Solar energy is a major renewable energy source with the potential to meet several challenges we face as humankind. This power source is increasing in popularity because of its versatility and many benefits to people and the environment. Climate change has led to real crisis, with increase in flooding and hurricanes due to disturbed weather patterns. High carbon dioxide content in the atmosphere is making oceans acidic and killing marine life. Higher temperatures lead to melting of polar ice caps, reducing habitats for wildlife and increasing sea level. Irregular rainfall or increasing droughts affect agriculture and livelihoods of the weaker sections of society all around the world.
Solar power can restrict climate change. With reduced carbon footprint, solar is a safe alternative that can replace the burning of fossil fuels for generation of electricity that produce air, water, and land pollution.

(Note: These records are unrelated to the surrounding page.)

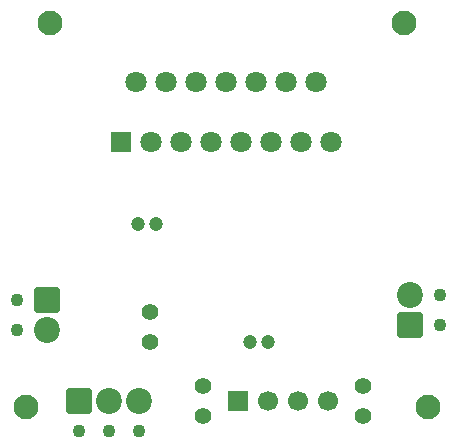
<source format=gbr>
%TF.GenerationSoftware,KiCad,Pcbnew,9.0.4*%
%TF.CreationDate,2025-09-01T01:35:23+05:30*%
%TF.ProjectId,L298,4c323938-2e6b-4696-9361-645f70636258,rev?*%
%TF.SameCoordinates,Original*%
%TF.FileFunction,Soldermask,Bot*%
%TF.FilePolarity,Negative*%
%FSLAX46Y46*%
G04 Gerber Fmt 4.6, Leading zero omitted, Abs format (unit mm)*
G04 Created by KiCad (PCBNEW 9.0.4) date 2025-09-01 01:35:23*
%MOMM*%
%LPD*%
G01*
G04 APERTURE LIST*
G04 Aperture macros list*
%AMRoundRect*
0 Rectangle with rounded corners*
0 $1 Rounding radius*
0 $2 $3 $4 $5 $6 $7 $8 $9 X,Y pos of 4 corners*
0 Add a 4 corners polygon primitive as box body*
4,1,4,$2,$3,$4,$5,$6,$7,$8,$9,$2,$3,0*
0 Add four circle primitives for the rounded corners*
1,1,$1+$1,$2,$3*
1,1,$1+$1,$4,$5*
1,1,$1+$1,$6,$7*
1,1,$1+$1,$8,$9*
0 Add four rect primitives between the rounded corners*
20,1,$1+$1,$2,$3,$4,$5,0*
20,1,$1+$1,$4,$5,$6,$7,0*
20,1,$1+$1,$6,$7,$8,$9,0*
20,1,$1+$1,$8,$9,$2,$3,0*%
G04 Aperture macros list end*
%ADD10C,1.800000*%
%ADD11R,1.800000X1.800000*%
%ADD12C,1.400000*%
%ADD13C,2.100000*%
%ADD14R,1.700000X1.700000*%
%ADD15C,1.700000*%
%ADD16C,1.100000*%
%ADD17RoundRect,0.249999X-0.850001X-0.850001X0.850001X-0.850001X0.850001X0.850001X-0.850001X0.850001X0*%
%ADD18C,2.200000*%
%ADD19RoundRect,0.249999X-0.850001X0.850001X-0.850001X-0.850001X0.850001X-0.850001X0.850001X0.850001X0*%
%ADD20C,1.200000*%
%ADD21RoundRect,0.249999X0.850001X-0.850001X0.850001X0.850001X-0.850001X0.850001X-0.850001X-0.850001X0*%
G04 APERTURE END LIST*
D10*
%TO.C,U1*%
X178810000Y-63080000D03*
X177540000Y-58000000D03*
X176270000Y-63080000D03*
X175000000Y-58000000D03*
X173730000Y-63080000D03*
X172460000Y-58000000D03*
X171190000Y-63080000D03*
X169920000Y-58000000D03*
X168650000Y-63080000D03*
X167380000Y-58000000D03*
X166110000Y-63080000D03*
X164840000Y-58000000D03*
X163570000Y-63080000D03*
X162300000Y-58000000D03*
D11*
X161030000Y-63080000D03*
%TD*%
D12*
%TO.C,JP3*%
X163500000Y-77500000D03*
X163500000Y-80040000D03*
%TD*%
%TO.C,JP2*%
X181500000Y-83750000D03*
X181500000Y-86290000D03*
%TD*%
%TO.C,JP1*%
X168000000Y-83750000D03*
X168000000Y-86290000D03*
%TD*%
D13*
%TO.C,REF\u002A\u002A*%
X185000000Y-53000000D03*
%TD*%
%TO.C,REF\u002A\u002A*%
X155000000Y-53000000D03*
%TD*%
%TO.C,REF\u002A\u002A*%
X153000000Y-85500000D03*
%TD*%
%TO.C,REF\u002A\u002A*%
X187000000Y-85500000D03*
%TD*%
D14*
%TO.C,J5*%
X170960000Y-85000000D03*
D15*
X173500000Y-85000000D03*
X176040000Y-85000000D03*
X178580000Y-85000000D03*
%TD*%
D16*
%TO.C,J3*%
X157500000Y-87540000D03*
X160040000Y-87540000D03*
X162580000Y-87540000D03*
D17*
X157500000Y-85000000D03*
D18*
X160040000Y-85000000D03*
X162580000Y-85000000D03*
%TD*%
D16*
%TO.C,J1*%
X152267500Y-76460000D03*
X152267500Y-79000000D03*
D19*
X154807500Y-76460000D03*
D18*
X154807500Y-79000000D03*
%TD*%
D20*
%TO.C,C2*%
X172000000Y-80000000D03*
X173500000Y-80000000D03*
%TD*%
%TO.C,C1*%
X162500000Y-70000000D03*
X164000000Y-70000000D03*
%TD*%
D16*
%TO.C,J2*%
X188040000Y-78540000D03*
X188040000Y-76000000D03*
D21*
X185500000Y-78540000D03*
D18*
X185500000Y-76000000D03*
%TD*%
M02*

</source>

Solar energy, in many different forms, is the source of nearly all energy on the earth, and humankind has harnessed the sun’s energy in several ways.

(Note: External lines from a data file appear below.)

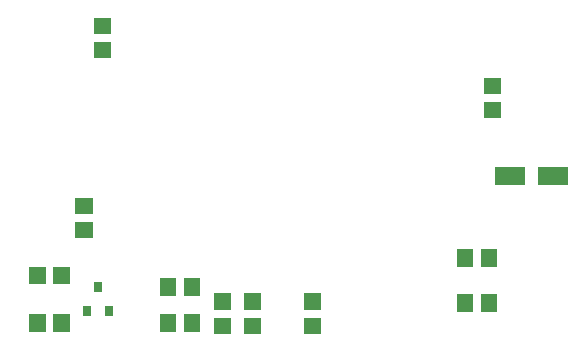
<source format=gtp>
G04 MADE WITH FRITZING*
G04 WWW.FRITZING.ORG*
G04 DOUBLE SIDED*
G04 HOLES PLATED*
G04 CONTOUR ON CENTER OF CONTOUR VECTOR*
%ASAXBY*%
%FSLAX23Y23*%
%MOIN*%
%OFA0B0*%
%SFA1.0B1.0*%
%ADD10R,0.031496X0.035433*%
%ADD11R,0.055118X0.059055*%
%ADD12R,0.102362X0.062992*%
%ADD13R,0.001000X0.001000*%
%LNPASTEMASK1*%
G90*
G70*
G54D10*
X394Y338D03*
X468Y338D03*
X431Y417D03*
G54D11*
X665Y299D03*
X746Y299D03*
X665Y417D03*
X746Y417D03*
X1655Y516D03*
X1735Y516D03*
X1655Y366D03*
X1735Y366D03*
G54D12*
X1948Y789D03*
X1806Y789D03*
G36*
X283Y427D02*
X283Y486D01*
X338Y486D01*
X338Y427D01*
X283Y427D01*
G37*
D02*
G36*
X203Y427D02*
X203Y486D01*
X258Y486D01*
X258Y427D01*
X203Y427D01*
G37*
D02*
G36*
X283Y269D02*
X283Y328D01*
X338Y328D01*
X338Y269D01*
X283Y269D01*
G37*
D02*
G36*
X203Y269D02*
X203Y328D01*
X258Y328D01*
X258Y269D01*
X203Y269D01*
G37*
D02*
G36*
X1118Y316D02*
X1177Y316D01*
X1177Y261D01*
X1118Y261D01*
X1118Y316D01*
G37*
D02*
G36*
X1118Y397D02*
X1177Y397D01*
X1177Y342D01*
X1118Y342D01*
X1118Y397D01*
G37*
D02*
G36*
X918Y316D02*
X977Y316D01*
X977Y261D01*
X918Y261D01*
X918Y316D01*
G37*
D02*
G36*
X918Y397D02*
X977Y397D01*
X977Y342D01*
X918Y342D01*
X918Y397D01*
G37*
D02*
G36*
X818Y316D02*
X877Y316D01*
X877Y261D01*
X818Y261D01*
X818Y316D01*
G37*
D02*
G36*
X818Y397D02*
X877Y397D01*
X877Y342D01*
X818Y342D01*
X818Y397D01*
G37*
D02*
G36*
X416Y661D02*
X357Y661D01*
X357Y716D01*
X416Y716D01*
X416Y661D01*
G37*
D02*
G36*
X416Y580D02*
X357Y580D01*
X357Y635D01*
X416Y635D01*
X416Y580D01*
G37*
D02*
G36*
X477Y1261D02*
X418Y1261D01*
X418Y1316D01*
X477Y1316D01*
X477Y1261D01*
G37*
D02*
G36*
X477Y1180D02*
X418Y1180D01*
X418Y1235D01*
X477Y1235D01*
X477Y1180D01*
G37*
D02*
G36*
X1777Y1061D02*
X1718Y1061D01*
X1718Y1116D01*
X1777Y1116D01*
X1777Y1061D01*
G37*
D02*
G36*
X1777Y980D02*
X1718Y980D01*
X1718Y1035D01*
X1777Y1035D01*
X1777Y980D01*
G37*
D02*
G54D13*
D02*
G04 End of PasteMask1*
M02*
</source>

Photovoltaics (often abbreviated as PV) are simple devices that provide us with an elegant method of harnessing the sun’s energy. PV devices (solar cells) can directly convert the incident solar radiation into electricity. They produce no noise, produce no pollution, and do not include moving parts. Hence, they are robust, reliable and long lasting.

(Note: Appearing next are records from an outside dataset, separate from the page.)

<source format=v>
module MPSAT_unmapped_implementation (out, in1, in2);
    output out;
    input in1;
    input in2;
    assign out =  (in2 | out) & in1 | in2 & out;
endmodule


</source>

In 1960s, research in photovoltaics received its boost from the requirement in the space industry. Satellites required a power supply for satellite applications, separate from grid power. . Silicon solar cells back then were far too expensive, and the perceived need for an electricity generation method was still unseen. However, solar PV cells were an interesting scientific variation to the rapidly expanding silicon transistor development with several potentially specialized niche markets.
In the 1980s, research into silicon solar cells paid off as solar cells began to increase their efficiency. In less than half a decade, silicon solar cells achieved the milestone of 20% efficiency.
Working of Solar Cells
The primary component of a solar cell is silicon. Silicon is a semiconductor material at its core, and actually a very poor conductor of electricity. In 1839, Edmund Becquerel discovered that electrical energy could be harnessed from the sun during certain electrochemical configurations. Silicon is suitably doped with certain impurities to employ a solar photovoltaic (PV) cell to capture energy from the sun and convert it into electricity.
In the operation of solar cells, the principle is that when a photon reaches a semiconductor, it ejects an electron leading to the creation of two conductors: the free electron and the electron hole. When the PN junction is exposed to light, photons with energy greater than the bandgap of silicon cells are absorbed, causing the emergence of electron-hole pairs. These carriers are separated under the influence of electric fields within the junction, creating a current that is proportional to the incidence of solar irradiation.
Electricity is created without noise, in a clean way and without any harmful by-products.
An array of solar cells converts solar energy into a usable amount of direct current (DC) electricity. Solar cells are connected in series increase the output voltage. Series connected cells form what is called as solar PV modules.
A PV module consists of a number of interconnected solar cells (typically 60 or 72 connected in series) encapsulated into a single, long-lasting, stable unit. Encapsulation is done to protect the solar cells from mechanical damage and for the module to sustain in harsh environment.